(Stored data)
---
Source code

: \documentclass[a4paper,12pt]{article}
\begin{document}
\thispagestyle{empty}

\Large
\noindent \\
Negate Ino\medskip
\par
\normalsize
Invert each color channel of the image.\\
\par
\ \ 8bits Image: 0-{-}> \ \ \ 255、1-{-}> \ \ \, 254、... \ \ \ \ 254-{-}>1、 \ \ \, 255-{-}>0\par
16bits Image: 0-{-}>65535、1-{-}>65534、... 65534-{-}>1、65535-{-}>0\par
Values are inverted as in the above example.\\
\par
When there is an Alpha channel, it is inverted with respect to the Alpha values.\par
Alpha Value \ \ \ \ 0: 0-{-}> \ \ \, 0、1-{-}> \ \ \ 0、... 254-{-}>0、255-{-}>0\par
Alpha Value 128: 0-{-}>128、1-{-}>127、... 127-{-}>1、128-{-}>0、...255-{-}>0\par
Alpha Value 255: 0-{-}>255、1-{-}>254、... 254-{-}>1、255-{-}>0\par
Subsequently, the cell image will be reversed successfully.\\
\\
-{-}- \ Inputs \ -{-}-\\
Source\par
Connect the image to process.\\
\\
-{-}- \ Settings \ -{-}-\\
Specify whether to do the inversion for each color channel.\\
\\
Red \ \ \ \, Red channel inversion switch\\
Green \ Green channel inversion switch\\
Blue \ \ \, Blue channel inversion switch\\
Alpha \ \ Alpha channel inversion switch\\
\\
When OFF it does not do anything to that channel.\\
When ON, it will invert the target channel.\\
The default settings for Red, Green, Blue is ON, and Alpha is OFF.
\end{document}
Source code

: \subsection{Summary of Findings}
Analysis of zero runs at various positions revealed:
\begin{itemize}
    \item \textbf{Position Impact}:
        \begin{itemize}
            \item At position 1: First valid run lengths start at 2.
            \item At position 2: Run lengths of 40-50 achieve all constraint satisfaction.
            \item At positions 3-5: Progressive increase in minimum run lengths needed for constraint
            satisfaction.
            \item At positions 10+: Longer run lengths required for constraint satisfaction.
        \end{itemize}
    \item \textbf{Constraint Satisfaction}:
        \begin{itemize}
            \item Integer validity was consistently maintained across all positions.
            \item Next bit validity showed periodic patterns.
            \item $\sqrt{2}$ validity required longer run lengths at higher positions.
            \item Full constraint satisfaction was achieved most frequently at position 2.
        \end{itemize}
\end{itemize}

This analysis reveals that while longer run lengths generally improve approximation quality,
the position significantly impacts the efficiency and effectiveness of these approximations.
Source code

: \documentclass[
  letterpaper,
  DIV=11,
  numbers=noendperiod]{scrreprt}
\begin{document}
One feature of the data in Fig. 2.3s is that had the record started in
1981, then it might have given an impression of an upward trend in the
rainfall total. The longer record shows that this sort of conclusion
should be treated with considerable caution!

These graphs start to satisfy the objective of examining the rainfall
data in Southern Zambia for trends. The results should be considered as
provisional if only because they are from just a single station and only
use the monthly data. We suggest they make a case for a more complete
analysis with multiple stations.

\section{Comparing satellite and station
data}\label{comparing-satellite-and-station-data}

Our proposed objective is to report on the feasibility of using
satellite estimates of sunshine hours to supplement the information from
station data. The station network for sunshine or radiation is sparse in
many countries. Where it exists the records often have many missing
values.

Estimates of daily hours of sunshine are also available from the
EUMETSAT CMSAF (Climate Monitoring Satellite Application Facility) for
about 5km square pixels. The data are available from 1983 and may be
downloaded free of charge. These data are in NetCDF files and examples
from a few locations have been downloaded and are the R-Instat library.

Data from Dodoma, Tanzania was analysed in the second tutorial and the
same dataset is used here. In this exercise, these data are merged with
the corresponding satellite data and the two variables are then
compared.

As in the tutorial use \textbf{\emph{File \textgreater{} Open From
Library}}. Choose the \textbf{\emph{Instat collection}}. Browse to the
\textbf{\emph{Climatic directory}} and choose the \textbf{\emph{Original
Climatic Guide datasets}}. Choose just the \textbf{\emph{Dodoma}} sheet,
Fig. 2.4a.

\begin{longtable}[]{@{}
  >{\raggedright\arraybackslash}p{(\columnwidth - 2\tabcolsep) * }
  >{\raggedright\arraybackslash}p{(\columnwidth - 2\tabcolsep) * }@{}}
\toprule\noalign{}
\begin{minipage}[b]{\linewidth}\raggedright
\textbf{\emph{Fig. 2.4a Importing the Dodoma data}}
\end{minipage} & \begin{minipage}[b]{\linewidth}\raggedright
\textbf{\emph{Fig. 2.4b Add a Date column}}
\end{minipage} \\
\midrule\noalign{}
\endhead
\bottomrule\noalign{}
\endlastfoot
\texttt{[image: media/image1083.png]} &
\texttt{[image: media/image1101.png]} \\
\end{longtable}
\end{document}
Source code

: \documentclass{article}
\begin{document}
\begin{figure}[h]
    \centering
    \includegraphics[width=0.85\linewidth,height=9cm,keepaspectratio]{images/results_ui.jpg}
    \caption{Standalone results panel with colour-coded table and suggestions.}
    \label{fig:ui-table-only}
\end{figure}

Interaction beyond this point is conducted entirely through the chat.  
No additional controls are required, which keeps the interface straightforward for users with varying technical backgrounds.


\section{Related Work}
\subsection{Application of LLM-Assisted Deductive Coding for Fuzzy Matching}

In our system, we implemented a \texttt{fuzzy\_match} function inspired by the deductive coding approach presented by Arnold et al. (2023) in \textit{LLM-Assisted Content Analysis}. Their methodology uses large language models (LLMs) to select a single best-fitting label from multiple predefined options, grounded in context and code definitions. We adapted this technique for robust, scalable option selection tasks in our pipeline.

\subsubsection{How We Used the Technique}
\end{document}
---
Going through the entries above, show each line that contains "should".

should be treated with considerable caution!
data in Southern Zambia for trends. The results should be considered as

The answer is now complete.